**GIVEN RECORDS**

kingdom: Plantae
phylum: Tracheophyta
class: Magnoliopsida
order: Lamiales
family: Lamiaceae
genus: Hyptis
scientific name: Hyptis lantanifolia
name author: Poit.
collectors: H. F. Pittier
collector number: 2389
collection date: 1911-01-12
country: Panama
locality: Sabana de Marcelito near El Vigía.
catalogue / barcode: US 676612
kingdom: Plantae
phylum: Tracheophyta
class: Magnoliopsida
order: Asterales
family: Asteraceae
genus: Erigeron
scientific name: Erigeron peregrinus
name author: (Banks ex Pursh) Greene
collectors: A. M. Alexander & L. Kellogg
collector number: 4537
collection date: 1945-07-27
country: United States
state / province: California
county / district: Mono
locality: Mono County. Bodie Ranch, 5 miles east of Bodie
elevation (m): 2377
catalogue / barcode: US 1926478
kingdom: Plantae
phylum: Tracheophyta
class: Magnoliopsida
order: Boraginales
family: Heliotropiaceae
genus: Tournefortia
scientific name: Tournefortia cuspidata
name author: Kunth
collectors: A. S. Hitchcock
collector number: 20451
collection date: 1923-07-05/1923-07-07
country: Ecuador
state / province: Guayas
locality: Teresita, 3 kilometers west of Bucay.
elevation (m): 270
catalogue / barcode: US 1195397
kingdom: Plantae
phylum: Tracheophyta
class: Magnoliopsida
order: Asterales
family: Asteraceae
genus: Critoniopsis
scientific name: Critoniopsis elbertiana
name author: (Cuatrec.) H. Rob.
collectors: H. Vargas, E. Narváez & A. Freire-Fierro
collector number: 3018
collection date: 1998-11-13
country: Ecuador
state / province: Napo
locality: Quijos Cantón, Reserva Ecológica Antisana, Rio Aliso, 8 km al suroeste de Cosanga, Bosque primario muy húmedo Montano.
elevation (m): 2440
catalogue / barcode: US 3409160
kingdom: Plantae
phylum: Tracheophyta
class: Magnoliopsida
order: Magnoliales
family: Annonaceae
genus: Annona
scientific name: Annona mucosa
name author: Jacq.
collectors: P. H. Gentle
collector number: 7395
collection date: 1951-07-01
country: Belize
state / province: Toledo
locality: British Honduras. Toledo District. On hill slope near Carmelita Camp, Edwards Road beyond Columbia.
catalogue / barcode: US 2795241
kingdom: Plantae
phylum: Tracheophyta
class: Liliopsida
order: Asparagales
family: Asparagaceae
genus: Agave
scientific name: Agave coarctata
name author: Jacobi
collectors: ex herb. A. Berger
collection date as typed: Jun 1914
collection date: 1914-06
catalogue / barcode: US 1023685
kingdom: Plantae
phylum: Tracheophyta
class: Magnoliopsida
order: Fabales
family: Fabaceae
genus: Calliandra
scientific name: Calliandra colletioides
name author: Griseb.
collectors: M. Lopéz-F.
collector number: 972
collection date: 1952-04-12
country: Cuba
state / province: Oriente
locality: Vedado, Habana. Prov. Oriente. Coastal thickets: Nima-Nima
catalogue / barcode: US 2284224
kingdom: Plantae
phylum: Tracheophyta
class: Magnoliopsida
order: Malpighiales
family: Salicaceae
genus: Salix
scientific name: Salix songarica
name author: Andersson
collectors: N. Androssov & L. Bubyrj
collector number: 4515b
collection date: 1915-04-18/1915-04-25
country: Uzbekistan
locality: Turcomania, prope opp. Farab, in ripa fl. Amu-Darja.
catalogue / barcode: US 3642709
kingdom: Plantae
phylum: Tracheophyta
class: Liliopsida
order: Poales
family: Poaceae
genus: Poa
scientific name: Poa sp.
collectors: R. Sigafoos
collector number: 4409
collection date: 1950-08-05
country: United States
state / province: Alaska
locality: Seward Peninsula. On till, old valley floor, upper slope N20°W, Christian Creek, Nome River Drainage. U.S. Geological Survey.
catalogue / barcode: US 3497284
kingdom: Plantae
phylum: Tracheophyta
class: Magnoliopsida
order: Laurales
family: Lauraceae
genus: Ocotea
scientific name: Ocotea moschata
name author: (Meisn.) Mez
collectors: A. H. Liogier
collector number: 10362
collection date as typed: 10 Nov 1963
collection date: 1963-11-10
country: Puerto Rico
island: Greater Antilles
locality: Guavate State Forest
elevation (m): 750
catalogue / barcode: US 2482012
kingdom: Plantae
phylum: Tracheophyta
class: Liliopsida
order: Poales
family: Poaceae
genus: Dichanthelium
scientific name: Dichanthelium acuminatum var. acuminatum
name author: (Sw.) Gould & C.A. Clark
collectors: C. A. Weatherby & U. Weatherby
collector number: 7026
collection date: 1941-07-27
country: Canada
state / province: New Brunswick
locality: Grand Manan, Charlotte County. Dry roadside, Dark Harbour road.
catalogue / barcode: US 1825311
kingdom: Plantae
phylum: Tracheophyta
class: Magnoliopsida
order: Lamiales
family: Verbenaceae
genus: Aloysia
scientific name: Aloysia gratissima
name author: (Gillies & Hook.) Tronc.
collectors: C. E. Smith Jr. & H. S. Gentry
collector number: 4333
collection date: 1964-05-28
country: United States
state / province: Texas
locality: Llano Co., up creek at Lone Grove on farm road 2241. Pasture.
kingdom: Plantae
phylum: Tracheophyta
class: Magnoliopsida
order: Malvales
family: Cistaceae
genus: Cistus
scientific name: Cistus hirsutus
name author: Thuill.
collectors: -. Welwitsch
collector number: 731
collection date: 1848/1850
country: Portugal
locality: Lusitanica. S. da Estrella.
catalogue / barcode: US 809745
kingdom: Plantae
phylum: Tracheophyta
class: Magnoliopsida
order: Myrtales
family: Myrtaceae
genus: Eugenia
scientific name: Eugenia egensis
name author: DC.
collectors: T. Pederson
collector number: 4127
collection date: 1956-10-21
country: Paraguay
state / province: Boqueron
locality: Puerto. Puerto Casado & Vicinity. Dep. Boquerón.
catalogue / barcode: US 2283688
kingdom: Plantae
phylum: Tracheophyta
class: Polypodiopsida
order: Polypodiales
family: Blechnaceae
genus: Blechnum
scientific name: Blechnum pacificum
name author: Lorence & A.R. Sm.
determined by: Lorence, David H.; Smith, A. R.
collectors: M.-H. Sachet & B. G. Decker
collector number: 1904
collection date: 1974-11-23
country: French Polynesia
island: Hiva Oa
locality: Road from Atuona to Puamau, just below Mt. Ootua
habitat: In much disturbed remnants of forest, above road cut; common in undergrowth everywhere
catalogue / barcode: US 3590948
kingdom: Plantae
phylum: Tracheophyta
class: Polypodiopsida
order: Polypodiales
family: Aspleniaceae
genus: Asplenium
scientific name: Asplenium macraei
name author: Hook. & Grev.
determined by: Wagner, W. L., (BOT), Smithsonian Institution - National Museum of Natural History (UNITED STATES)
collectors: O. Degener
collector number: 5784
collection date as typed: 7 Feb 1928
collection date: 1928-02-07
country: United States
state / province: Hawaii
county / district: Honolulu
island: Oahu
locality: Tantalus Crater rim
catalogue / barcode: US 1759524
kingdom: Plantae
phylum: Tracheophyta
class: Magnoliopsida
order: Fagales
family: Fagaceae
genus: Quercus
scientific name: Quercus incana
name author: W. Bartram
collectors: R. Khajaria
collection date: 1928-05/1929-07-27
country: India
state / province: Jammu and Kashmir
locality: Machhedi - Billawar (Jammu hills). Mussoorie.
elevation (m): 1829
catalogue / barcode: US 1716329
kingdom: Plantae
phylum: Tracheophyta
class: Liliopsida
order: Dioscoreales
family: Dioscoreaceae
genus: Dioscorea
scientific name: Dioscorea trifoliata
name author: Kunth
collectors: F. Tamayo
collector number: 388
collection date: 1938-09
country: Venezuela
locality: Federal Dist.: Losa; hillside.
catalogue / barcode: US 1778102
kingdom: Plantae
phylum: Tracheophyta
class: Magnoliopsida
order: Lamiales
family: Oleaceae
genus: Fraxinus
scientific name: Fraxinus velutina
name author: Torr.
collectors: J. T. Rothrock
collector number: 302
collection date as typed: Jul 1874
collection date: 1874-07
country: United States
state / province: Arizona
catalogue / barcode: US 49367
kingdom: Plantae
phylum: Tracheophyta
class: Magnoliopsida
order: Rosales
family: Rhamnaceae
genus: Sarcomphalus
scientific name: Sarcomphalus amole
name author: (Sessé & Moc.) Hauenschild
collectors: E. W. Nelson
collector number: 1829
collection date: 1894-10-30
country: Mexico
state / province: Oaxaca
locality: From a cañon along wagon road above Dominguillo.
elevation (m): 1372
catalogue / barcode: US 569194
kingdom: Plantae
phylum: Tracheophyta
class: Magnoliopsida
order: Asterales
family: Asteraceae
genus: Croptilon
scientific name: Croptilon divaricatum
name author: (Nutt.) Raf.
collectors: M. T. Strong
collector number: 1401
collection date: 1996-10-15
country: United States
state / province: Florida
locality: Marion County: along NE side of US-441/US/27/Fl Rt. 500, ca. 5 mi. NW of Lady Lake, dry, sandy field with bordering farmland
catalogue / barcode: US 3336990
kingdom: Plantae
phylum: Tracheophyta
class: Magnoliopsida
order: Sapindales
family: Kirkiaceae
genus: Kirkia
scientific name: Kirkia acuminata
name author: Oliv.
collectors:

**PROBLEM REQUIREMENTS**
Rewrite the part of the records that runs from the start through the line containing "scientific name: Erigeron peregrinus", putting "collected by" in place of "collectors" and keeping everything else the same.

**SOLUTION TO THIS PROBLEM**
kingdom: Plantae
phylum: Tracheophyta
class: Magnoliopsida
order: Lamiales
family: Lamiaceae
genus: Hyptis
scientific name: Hyptis lantanifolia
name author: Poit.
collected by: H. F. Pittier
collector number: 2389
collection date: 1911-01-12
country: Panama
locality: Sabana de Marcelito near El Vigía.
catalogue / barcode: US 676612
kingdom: Plantae
phylum: Tracheophyta
class: Magnoliopsida
order: Asterales
family: Asteraceae
genus: Erigeron
scientific name: Erigeron peregrinus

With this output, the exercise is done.